Fox Corporation Acquires Streaming Platform Tubi for $440M

Fox Corporation is purchasing San Francisco-based, ad-supported streaming platform Tubi for $440 million in cash and the potential of $50 million in future deferred consideration and unvested options. Tubi, which currently has 25 million users in North America and Australia, streams thousands of movies and TV shows from more than 250 content partners including Lionsgate, Paramount Pictures and Warner Bros. Tubi is accessible via numerous streaming devices, including the Amazon Fire TV Stick, Apple TV, Roku, and smart TVs from brands such as Samsung and Sony.

“Fox Corporation, which is separate from 21st Century Fox (the part of the company Disney acquired in 2019 for $73 billion), doesn’t have its own popular streaming platform,” reports The Verge.

“Tubi will immediately expand our direct-to-consumer audience and capabilities and will provide our advertising partners with more opportunities to reach audiences at scale,” said Fox Corporation CEO Lachlan Murdoch in the press release. “Importantly, coupled with the combined power of FOX’s existing networks, Tubi provides a substantial base from which we will drive long-term growth in the direct-to-consumer arena.”

“FOX will finance the Tubi acquisition principally with the net proceeds from the completed sale of its stake in Roku,” notes the release. “In doing so, FOX preserves its balance sheet capacity by essentially exchanging a passively held minority investment for full ownership and control of a leadership position in the free ad-supported streaming market.”

Tubi will continue to be operated as an independent service, but will add FOX movies and television series for its subscribers. “The company is also looking to expand the type of content that Tubi can provide to subscribers through national and local news, alongside sports programming,” explains The Verge. 

Tubi is not expected to produce original content anytime soon, so it likely won’t be seen as a direct competitor to Apple TV+, Disney+, Hulu or Netflix.

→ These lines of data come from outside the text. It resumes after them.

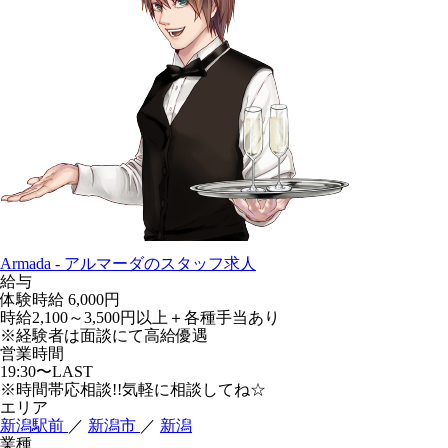
Armada - アルマーダのスタッフ求人
給与
体験時給
6,000円
時給2,100～3,500円以上＋各種手当あり
※経験者は面談にて高給優遇
営業時間
19:30〜LAST
※時間帯応相談!!気軽に相談してね☆
エリア
新潟駅前
／
新潟市
／
新潟
業種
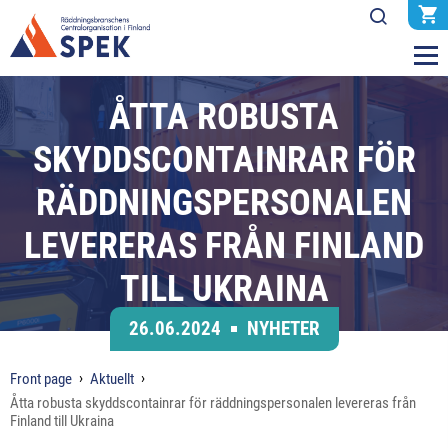
ÅTTA ROBUSTA
SKYDDSCONTAINRAR FÖR
RÄDDNINGSPERSONALEN
LEVERERAS FRÅN FINLAND
TILL UKRAINA
26.06.2024
NYHETER
Front page
Aktuellt
Åtta robusta skyddscontainrar för räddningspersonalen levereras från
Finland till Ukraina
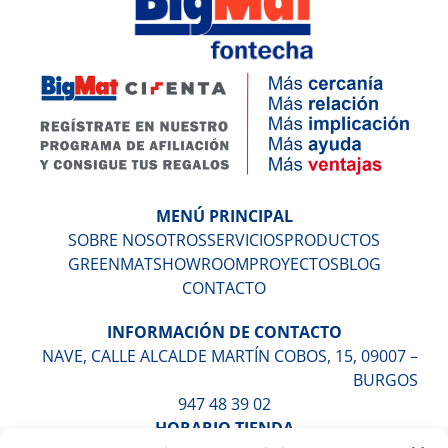
MENÚ PRINCIPAL
SOBRE NOSOTROS
SERVICIOS
PRODUCTOS
GREENMAT
SHOWROOM
PROYECTOS
BLOG
CONTACTO
INFORMACIÓN DE CONTACTO
NAVE, CALLE ALCALDE MARTÍN COBOS, 15, 09007 –
BURGOS
947 48 39 02
HORARIO TIENDA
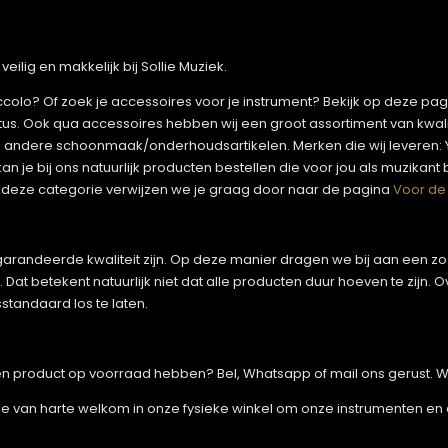
eilig en makkelijk bij Sollie Muziek.
piccolo? Of zoek je accessoires voor je instrument? Bekijk op deze pa
ltus. Ook qua accessoires hebben wij een groot assortiment van kwal
 andere schoonmaak/onderhoudsartikelen. Merken die wij leveren: Y
je bij ons natuurlijk producten bestellen die voor jou als muzikant b
deze categorie verwijzen we je graag door naar de pagina
Voor de
randeerde kwaliteit zijn. Op deze manier dragen we bij aan een zo gr
at betekent natuurlijk niet dat alle producten duur hoeven te zijn.
sstandaard los te laten.
 een product op voorraad hebben? Bel, Whatsapp of mail ons gerust. W
je van harte welkom in onze fysieke winkel om onze instrumenten en 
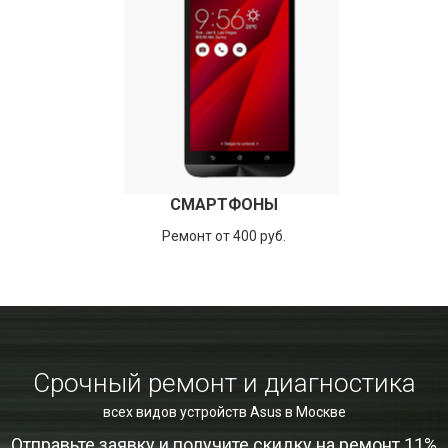
СМАРТФОНЫ
Ремонт от 400 руб.
Срочный ремонт и диагностика
всех видов устройств Asus в Москве
Отправьте заявку и получите скидку на ремонт 11%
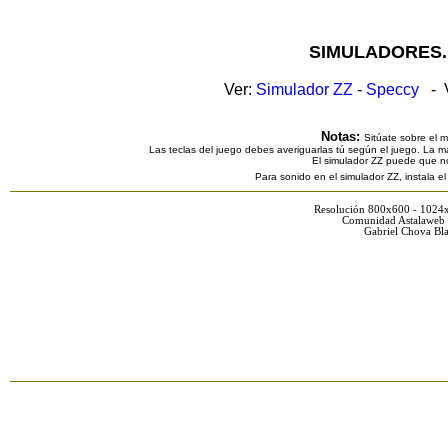
SIMULADORES.
Ver:
Simulador ZZ
-
Speccy
- V
Notas:
Sitúate sobre el 
Las teclas del juego debes averiguarlas tú según el juego. La ma
El simulador ZZ puede que n
Para sonido en el simulador ZZ, instala e
Resolución 800x600 - 1024
Comunidad Astalaweb 
Gabriel Chova Bla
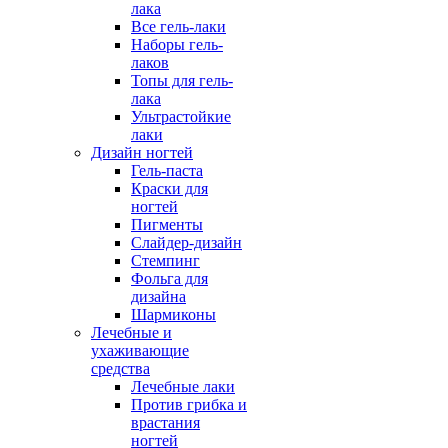
лака
Все гель-лаки
Наборы гель-
лаков
Топы для гель-
лака
Ультрастойкие
лаки
Дизайн ногтей
Гель-паста
Краски для
ногтей
Пигменты
Слайдер-дизайн
Стемпинг
Фольга для
дизайна
Шармиконы
Лечебные и
ухаживающие
средства
Лечебные лаки
Против грибка и
врастания
ногтей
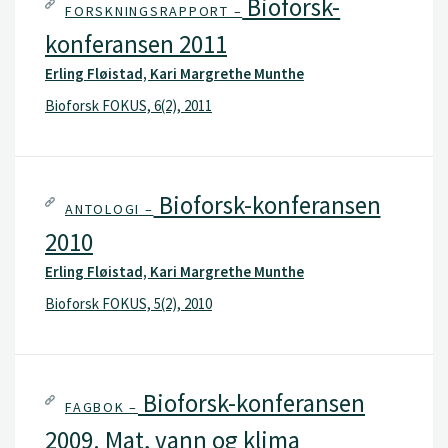
Bioforsk-
FORSKNINGSRAPPORT –
konferansen 2011
Erling Fløistad, Kari Margrethe Munthe
Bioforsk FOKUS, 6(2), 2011
Bioforsk-konferansen
ANTOLOGI –
2010
Erling Fløistad, Kari Margrethe Munthe
Bioforsk FOKUS, 5(2), 2010
Bioforsk-konferansen
FAGBOK –
2009. Mat, vann og klima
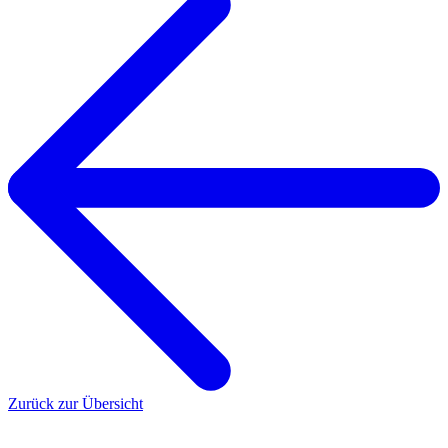
Zurück zur Übersicht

Instead, it will “compete with other free, ad-supported streamers including Pluto TV (owned by ViacomCBS), Xumo (Comcast), and Crackle (Sony).”

“Ad-supported streaming platforms have become appealing to traditional media companies,” reports The Wall Street Journal. Viacom picked up Pluto TV for $340 million last year and Comcast acquired Xumo in February. Comcast’s “NBCUniversal unit is in talks to acquire Walmart Inc.’s Vudu, according to people familiar with the matter. Vudu rents or sells movies and TV shows to consumers as well as having an ad-supported streaming service.”